## [What you are asked to do]
Below are several entries. Transcribe exactly those lines that fall from the one with "middle tip: (1058, 1391)" through the one with "thumb ip: (1670, 881)", end lines included.

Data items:
****************************************

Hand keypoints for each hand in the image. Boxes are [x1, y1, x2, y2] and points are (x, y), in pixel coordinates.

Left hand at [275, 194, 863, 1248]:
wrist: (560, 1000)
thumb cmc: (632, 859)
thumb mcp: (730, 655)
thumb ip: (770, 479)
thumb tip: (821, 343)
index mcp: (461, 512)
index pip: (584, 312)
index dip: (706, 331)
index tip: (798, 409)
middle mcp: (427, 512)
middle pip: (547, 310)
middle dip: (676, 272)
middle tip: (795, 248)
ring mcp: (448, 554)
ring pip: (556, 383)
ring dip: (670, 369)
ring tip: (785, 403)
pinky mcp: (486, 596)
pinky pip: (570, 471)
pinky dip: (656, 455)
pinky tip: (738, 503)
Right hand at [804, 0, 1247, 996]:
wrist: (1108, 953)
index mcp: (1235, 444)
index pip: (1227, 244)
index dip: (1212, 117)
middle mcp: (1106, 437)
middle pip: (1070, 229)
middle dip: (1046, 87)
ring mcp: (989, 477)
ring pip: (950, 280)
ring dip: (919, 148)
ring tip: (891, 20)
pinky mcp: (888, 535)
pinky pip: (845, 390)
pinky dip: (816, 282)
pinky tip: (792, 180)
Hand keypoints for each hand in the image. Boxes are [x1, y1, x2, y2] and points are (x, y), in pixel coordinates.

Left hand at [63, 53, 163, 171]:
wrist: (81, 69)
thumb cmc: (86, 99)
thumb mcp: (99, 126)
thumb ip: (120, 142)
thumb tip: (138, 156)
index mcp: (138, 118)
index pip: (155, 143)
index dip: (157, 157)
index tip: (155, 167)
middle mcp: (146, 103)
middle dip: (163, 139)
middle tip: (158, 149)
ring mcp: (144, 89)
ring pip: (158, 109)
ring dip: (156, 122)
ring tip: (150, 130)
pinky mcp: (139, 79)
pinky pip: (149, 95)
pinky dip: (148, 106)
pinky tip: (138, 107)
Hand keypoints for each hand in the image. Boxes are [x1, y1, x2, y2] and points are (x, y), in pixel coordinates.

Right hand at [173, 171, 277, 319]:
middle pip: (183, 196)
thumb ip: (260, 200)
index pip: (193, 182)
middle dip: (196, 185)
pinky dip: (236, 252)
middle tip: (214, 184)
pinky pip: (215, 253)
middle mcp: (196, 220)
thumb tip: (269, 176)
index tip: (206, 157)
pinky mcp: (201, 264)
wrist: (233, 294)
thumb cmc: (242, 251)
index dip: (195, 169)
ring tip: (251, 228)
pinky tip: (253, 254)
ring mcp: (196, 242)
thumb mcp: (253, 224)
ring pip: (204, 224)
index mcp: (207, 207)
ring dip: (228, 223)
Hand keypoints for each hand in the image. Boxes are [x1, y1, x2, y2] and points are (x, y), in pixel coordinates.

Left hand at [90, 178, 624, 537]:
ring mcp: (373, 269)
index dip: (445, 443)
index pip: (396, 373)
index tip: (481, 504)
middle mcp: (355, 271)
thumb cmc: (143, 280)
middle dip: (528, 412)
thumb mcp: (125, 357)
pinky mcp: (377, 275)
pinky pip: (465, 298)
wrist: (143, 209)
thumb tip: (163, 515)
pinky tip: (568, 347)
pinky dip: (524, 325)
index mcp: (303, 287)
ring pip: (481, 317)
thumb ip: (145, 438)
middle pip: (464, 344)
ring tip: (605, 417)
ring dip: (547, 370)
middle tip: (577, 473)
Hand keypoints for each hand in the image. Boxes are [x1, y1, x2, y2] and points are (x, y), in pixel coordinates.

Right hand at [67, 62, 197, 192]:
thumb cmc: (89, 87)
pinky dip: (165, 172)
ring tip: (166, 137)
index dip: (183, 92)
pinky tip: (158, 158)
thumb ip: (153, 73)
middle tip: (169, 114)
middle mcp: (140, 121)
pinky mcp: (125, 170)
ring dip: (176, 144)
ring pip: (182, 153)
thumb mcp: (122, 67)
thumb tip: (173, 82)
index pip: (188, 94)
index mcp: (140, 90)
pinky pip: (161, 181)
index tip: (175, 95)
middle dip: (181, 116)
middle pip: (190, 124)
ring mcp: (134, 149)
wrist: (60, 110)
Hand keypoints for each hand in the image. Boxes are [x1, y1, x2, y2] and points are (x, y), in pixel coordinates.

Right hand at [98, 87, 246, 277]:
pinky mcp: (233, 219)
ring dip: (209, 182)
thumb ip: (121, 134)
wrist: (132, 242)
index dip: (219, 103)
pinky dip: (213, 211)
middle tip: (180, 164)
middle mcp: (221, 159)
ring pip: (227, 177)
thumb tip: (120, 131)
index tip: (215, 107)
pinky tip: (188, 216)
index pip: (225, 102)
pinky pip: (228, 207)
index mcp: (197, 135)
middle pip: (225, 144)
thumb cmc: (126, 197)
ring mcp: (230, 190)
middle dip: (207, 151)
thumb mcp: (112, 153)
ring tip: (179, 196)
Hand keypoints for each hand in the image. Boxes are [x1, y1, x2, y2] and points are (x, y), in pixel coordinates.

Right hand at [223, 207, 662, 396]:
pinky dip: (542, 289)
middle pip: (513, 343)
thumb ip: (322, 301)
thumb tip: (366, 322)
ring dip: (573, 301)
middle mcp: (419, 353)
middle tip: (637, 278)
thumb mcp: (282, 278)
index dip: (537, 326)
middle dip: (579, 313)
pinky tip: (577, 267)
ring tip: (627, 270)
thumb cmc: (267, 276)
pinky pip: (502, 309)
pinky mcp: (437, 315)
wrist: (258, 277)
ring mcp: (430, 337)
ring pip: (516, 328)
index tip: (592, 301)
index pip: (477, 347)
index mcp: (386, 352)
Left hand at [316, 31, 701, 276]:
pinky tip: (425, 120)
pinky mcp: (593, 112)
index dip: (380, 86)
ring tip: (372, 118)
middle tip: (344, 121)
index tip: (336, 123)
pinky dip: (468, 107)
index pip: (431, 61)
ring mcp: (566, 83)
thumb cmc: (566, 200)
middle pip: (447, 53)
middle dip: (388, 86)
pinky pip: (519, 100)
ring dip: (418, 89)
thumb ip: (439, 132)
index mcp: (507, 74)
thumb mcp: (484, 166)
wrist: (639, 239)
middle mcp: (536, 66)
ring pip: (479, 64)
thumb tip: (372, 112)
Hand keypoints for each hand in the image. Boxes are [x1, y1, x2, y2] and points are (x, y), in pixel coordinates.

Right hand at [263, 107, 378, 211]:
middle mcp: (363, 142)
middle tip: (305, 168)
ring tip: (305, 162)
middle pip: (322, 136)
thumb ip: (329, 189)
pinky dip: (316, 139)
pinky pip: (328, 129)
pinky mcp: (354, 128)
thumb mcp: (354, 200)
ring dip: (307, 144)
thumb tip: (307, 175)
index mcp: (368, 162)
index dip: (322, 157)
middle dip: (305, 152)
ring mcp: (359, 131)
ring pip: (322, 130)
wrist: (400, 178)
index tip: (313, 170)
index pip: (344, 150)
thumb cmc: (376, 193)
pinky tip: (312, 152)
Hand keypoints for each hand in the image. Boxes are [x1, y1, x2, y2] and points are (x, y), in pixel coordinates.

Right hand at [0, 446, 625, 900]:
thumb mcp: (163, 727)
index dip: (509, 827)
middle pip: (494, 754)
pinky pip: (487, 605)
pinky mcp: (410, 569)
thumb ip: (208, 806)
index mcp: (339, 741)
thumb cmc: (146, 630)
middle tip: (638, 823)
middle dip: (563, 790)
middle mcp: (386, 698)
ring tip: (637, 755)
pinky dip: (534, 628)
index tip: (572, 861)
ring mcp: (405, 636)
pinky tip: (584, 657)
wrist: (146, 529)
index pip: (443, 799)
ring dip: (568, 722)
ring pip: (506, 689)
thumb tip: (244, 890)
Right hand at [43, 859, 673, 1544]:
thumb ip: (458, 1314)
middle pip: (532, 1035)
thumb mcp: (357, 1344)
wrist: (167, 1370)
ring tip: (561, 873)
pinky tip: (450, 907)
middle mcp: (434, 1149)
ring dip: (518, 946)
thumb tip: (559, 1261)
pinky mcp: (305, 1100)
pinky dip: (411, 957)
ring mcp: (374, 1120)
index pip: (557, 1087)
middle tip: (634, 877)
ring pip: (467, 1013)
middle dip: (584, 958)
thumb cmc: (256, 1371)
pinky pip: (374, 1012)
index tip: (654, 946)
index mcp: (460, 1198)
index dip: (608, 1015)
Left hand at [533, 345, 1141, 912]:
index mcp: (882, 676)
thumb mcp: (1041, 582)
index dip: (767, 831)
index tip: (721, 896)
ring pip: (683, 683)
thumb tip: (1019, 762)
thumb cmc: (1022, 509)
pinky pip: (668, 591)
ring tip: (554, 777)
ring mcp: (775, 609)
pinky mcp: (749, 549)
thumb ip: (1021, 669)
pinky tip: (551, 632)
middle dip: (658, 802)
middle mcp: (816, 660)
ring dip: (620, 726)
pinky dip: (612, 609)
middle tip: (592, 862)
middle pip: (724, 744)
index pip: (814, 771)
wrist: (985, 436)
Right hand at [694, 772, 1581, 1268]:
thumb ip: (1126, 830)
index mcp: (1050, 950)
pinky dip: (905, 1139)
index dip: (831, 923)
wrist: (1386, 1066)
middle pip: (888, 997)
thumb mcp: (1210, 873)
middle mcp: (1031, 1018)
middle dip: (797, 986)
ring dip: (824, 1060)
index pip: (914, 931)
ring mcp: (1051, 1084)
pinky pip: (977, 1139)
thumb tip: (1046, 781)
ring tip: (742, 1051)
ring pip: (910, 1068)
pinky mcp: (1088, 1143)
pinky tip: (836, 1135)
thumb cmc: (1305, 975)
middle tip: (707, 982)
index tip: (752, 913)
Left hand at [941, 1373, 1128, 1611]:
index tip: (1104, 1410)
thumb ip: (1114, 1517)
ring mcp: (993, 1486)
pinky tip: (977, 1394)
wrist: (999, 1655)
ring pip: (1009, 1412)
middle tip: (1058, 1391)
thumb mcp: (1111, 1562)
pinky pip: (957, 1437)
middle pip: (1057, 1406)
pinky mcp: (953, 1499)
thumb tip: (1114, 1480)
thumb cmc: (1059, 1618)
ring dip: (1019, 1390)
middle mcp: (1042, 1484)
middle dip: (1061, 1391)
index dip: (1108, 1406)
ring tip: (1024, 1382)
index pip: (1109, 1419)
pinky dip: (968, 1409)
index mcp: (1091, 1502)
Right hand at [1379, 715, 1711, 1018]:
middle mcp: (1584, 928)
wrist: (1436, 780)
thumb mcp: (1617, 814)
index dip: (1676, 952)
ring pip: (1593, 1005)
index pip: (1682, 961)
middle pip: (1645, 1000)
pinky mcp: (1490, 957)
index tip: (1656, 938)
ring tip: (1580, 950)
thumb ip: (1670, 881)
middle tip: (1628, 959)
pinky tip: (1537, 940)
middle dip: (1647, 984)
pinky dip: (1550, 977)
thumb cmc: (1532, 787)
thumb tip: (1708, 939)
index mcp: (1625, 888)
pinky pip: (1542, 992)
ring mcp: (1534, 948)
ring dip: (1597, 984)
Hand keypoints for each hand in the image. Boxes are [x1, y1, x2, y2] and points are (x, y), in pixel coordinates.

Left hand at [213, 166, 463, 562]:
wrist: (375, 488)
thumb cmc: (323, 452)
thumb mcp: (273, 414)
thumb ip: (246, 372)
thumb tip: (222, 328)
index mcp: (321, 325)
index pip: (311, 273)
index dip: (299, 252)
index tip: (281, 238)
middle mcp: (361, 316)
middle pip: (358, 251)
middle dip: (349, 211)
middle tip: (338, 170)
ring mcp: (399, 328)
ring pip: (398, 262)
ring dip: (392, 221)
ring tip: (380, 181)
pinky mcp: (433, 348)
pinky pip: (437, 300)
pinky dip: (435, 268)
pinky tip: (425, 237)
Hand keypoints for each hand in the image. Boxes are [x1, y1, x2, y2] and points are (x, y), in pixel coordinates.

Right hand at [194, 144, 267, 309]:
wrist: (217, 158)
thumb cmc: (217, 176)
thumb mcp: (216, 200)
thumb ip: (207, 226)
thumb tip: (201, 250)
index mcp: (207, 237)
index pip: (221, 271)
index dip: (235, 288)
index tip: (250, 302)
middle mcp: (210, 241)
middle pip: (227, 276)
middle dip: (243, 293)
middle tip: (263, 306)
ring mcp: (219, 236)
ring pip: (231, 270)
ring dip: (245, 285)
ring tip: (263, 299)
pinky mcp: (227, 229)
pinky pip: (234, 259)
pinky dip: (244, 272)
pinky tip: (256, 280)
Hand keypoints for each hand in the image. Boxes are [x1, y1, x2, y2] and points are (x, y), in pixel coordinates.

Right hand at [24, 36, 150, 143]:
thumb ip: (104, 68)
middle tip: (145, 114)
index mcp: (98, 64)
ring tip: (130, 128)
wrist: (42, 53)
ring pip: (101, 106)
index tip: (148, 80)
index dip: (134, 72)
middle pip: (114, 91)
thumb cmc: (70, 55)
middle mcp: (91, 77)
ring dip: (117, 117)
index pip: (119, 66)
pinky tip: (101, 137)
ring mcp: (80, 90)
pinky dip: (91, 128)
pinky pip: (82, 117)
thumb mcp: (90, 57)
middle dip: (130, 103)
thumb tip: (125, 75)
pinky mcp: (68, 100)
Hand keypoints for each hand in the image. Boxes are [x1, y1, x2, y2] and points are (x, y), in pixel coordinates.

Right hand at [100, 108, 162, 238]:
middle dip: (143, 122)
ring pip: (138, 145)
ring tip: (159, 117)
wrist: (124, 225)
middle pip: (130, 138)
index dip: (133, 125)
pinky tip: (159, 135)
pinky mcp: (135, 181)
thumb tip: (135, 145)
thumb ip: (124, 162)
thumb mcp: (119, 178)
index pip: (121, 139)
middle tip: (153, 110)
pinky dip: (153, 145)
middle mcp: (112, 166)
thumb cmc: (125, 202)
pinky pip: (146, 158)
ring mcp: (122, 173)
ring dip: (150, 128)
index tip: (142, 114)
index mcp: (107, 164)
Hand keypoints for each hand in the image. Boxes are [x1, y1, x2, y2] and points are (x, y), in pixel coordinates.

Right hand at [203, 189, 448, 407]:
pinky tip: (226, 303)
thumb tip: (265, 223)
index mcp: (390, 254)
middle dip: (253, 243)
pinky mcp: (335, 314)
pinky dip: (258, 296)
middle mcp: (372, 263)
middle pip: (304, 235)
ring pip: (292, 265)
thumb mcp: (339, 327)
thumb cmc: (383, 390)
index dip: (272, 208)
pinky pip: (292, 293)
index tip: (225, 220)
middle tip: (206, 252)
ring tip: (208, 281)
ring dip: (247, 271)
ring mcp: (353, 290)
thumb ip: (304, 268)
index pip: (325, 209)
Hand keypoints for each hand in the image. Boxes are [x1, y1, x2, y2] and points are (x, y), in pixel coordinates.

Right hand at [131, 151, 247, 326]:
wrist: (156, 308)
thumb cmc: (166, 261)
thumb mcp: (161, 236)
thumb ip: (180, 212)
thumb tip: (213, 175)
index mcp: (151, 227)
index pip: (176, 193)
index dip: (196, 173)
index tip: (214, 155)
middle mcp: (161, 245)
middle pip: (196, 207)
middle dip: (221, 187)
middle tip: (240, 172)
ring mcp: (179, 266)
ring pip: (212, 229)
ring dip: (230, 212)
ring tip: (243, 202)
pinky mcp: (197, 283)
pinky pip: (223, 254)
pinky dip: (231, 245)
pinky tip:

****************************************

## [Response to this exercise]
middle tip: (1058, 1391)
thumb mcp: (1111, 1562)
pinky pip: (957, 1437)
middle pip: (1057, 1406)
pinky mcp: (953, 1499)
thumb tip: (1114, 1480)
thumb cmc: (1059, 1618)
ring dip: (1019, 1390)
middle mcp: (1042, 1484)
middle dip: (1061, 1391)
index dip: (1108, 1406)
ring tip: (1024, 1382)
index pip: (1109, 1419)
pinky dip: (968, 1409)
index mcp: (1091, 1502)
Right hand at [1379, 715, 1711, 1018]:
middle mcp: (1584, 928)
wrist: (1436, 780)
thumb mcp: (1617, 814)
index dip: (1676, 952)
ring pip: (1593, 1005)
index pip: (1682, 961)
middle pip: (1645, 1000)
pinky mcp: (1490, 957)
index tip: (1656, 938)
ring tip: (1580, 950)
thumb ip: (1670, 881)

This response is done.